(Data records)
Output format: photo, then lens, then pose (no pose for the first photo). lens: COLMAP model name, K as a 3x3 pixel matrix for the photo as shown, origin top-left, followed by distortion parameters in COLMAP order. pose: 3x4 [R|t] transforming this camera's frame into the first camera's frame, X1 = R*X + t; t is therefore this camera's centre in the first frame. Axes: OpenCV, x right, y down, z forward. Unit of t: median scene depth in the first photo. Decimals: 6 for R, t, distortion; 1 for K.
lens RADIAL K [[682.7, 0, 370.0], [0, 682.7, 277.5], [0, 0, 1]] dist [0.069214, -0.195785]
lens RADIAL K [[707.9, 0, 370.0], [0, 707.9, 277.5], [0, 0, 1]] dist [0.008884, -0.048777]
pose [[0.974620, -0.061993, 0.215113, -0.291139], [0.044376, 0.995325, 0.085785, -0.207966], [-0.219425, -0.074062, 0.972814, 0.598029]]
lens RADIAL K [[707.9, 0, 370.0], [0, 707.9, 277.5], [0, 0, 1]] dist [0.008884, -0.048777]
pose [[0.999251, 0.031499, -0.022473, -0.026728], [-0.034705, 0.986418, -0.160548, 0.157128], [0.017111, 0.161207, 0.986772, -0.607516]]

TASK STATEMENT — Reproduce every one of the records above, character for character, with nothing changed.

RESULT OF THIS EXERCISE —
Output format: photo, then lens, then pose (no pose for the first photo). lens: COLMAP model name, K as a 3x3 pixel matrix for the photo as shown, origin top-left, followed by distortion parameters in COLMAP order. pose: 3x4 [R|t] transforming this camera's frame into the first camera's frame, X1 = R*X + t; t is therefore this camera's centre in the first frame. Axes: OpenCV, x right, y down, z forward. Unit of t: median scene depth in the first photo. Decimals: 6 for R, t, distortion; 1 for K.
lens RADIAL K [[682.7, 0, 370.0], [0, 682.7, 277.5], [0, 0, 1]] dist [0.069214, -0.195785]
lens RADIAL K [[707.9, 0, 370.0], [0, 707.9, 277.5], [0, 0, 1]] dist [0.008884, -0.048777]
pose [[0.974620, -0.061993, 0.215113, -0.291139], [0.044376, 0.995325, 0.085785, -0.207966], [-0.219425, -0.074062, 0.972814, 0.598029]]
lens RADIAL K [[707.9, 0, 370.0], [0, 707.9, 277.5], [0, 0, 1]] dist [0.008884, -0.048777]
pose [[0.999251, 0.031499, -0.022473, -0.026728], [-0.034705, 0.986418, -0.160548, 0.157128], [0.017111, 0.161207, 0.986772, -0.607516]]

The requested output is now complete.